■ DATA EXCERPTS:
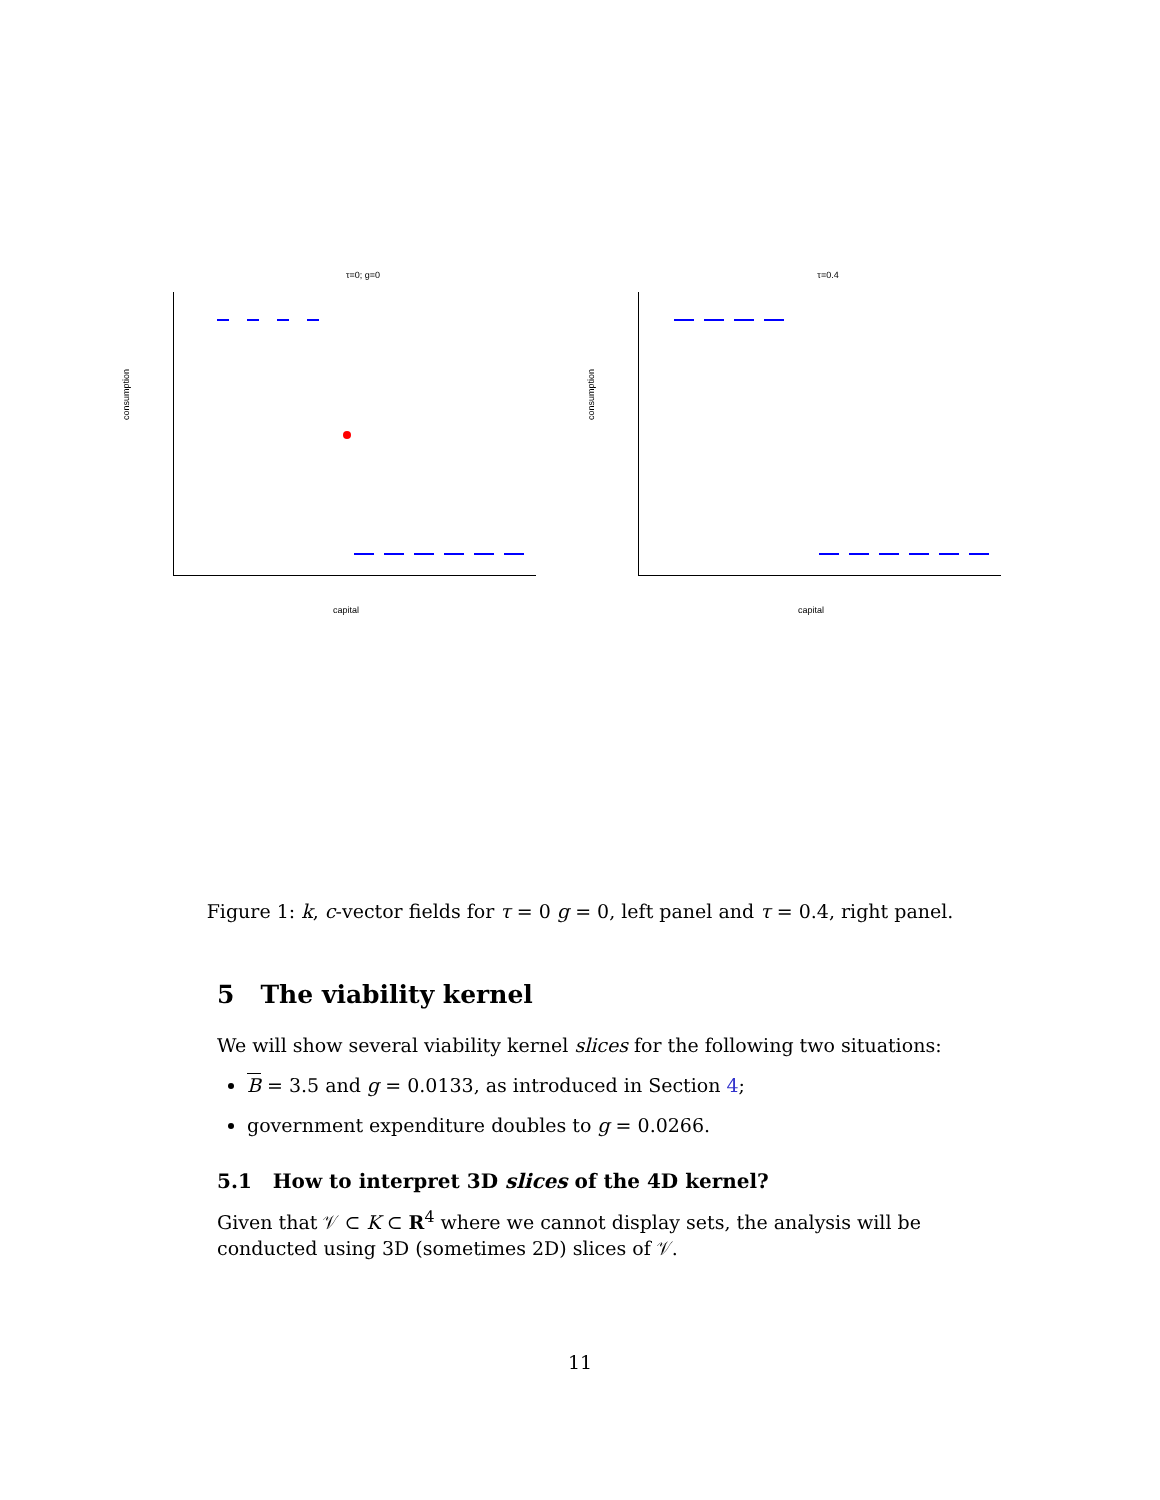τ=0; g=0
consumption
capital
τ=0.4
consumption
capital
Figure 1: k, c-vector fields for τ = 0 g = 0, left panel and τ = 0.4, right panel.
5 The viability kernel
We will show several viability kernel slices for the following two situations:
B = 3.5 and g = 0.0133, as introduced in Section 4;
government expenditure doubles to g = 0.0266.
5.1 How to interpret 3D slices of the 4D kernel?
Given that 𝒱 ⊂ K ⊂ R<sup>4</sup> where we cannot display sets, the analysis will be conducted using 3D (sometimes 2D) slices of 𝒱.
11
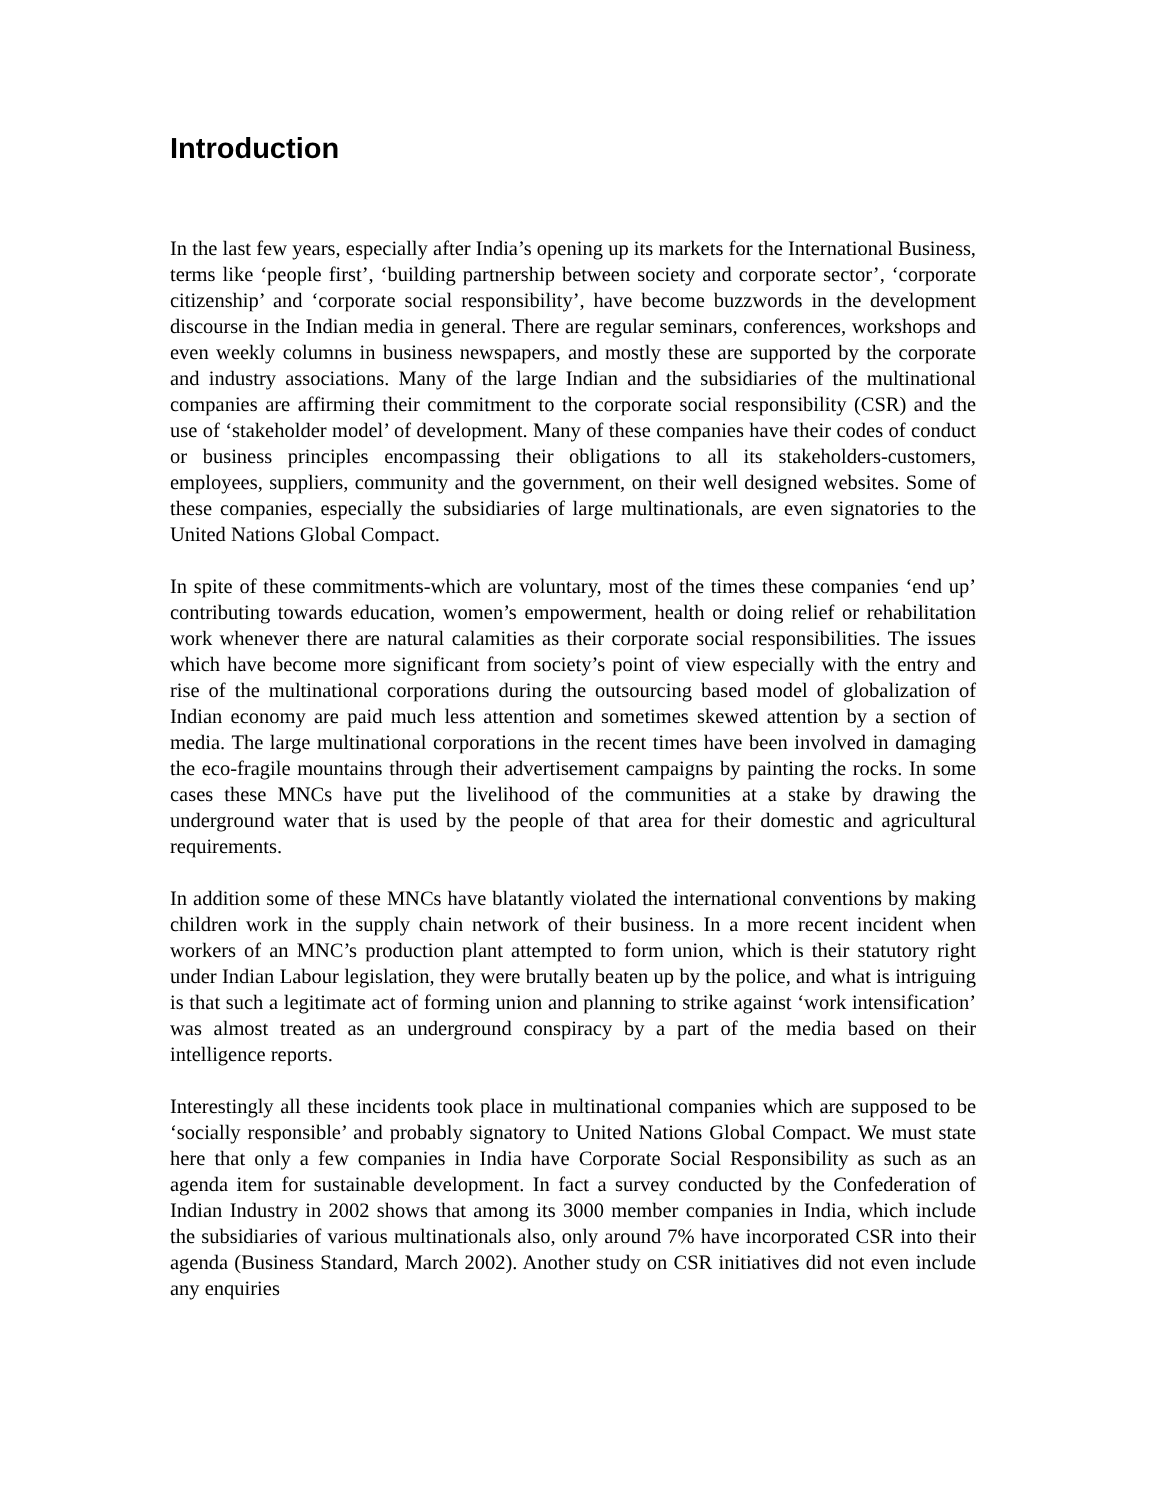Introduction
In the last few years, especially after India’s opening up its markets for the International Business, terms like ‘people first’, ‘building partnership between society and corporate sector’, ‘corporate citizenship’ and ‘corporate social responsibility’, have become buzzwords in the development discourse in the Indian media in general. There are regular seminars, conferences, workshops and even weekly columns in business newspapers, and mostly these are supported by the corporate and industry associations. Many of the large Indian and the subsidiaries of the multinational companies are affirming their commitment to the corporate social responsibility (CSR) and the use of ‘stakeholder model’ of development. Many of these companies have their codes of conduct or business principles encompassing their obligations to all its stakeholders-customers, employees, suppliers, community and the government, on their well designed websites. Some of these companies, especially the subsidiaries of large multinationals, are even signatories to the United Nations Global Compact.
In spite of these commitments-which are voluntary, most of the times these companies ‘end up’ contributing towards education, women’s empowerment, health or doing relief or rehabilitation work whenever there are natural calamities as their corporate social responsibilities. The issues which have become more significant from society’s point of view especially with the entry and rise of the multinational corporations during the outsourcing based model of globalization of Indian economy are paid much less attention and sometimes skewed attention by a section of media. The large multinational corporations in the recent times have been involved in damaging the eco-fragile mountains through their advertisement campaigns by painting the rocks. In some cases these MNCs have put the livelihood of the communities at a stake by drawing the underground water that is used by the people of that area for their domestic and agricultural requirements.
In addition some of these MNCs have blatantly violated the international conventions by making children work in the supply chain network of their business. In a more recent incident when workers of an MNC’s production plant attempted to form union, which is their statutory right under Indian Labour legislation, they were brutally beaten up by the police, and what is intriguing is that such a legitimate act of forming union and planning to strike against ‘work intensification’ was almost treated as an underground conspiracy by a part of the media based on their intelligence reports.
Interestingly all these incidents took place in multinational companies which are supposed to be ‘socially responsible’ and probably signatory to United Nations Global Compact. We must state here that only a few companies in India have Corporate Social Responsibility as such as an agenda item for sustainable development. In fact a survey conducted by the Confederation of Indian Industry in 2002 shows that among its 3000 member companies in India, which include the subsidiaries of various multinationals also, only around 7% have incorporated CSR into their agenda (Business Standard, March 2002). Another study on CSR initiatives did not even include any enquiries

■ EXERCISE REQUIREMENTS:
For the string "will", filter the data and copy out each line where it occurs.

■ RESPONSE TO THE TASK:
We will show several viability kernel slices for the following two situations:
Given that 𝒱 ⊂ K ⊂ R<sup>4</sup> where we cannot display sets, the analysis will be conducted using 3D (sometimes 2D) slices of 𝒱.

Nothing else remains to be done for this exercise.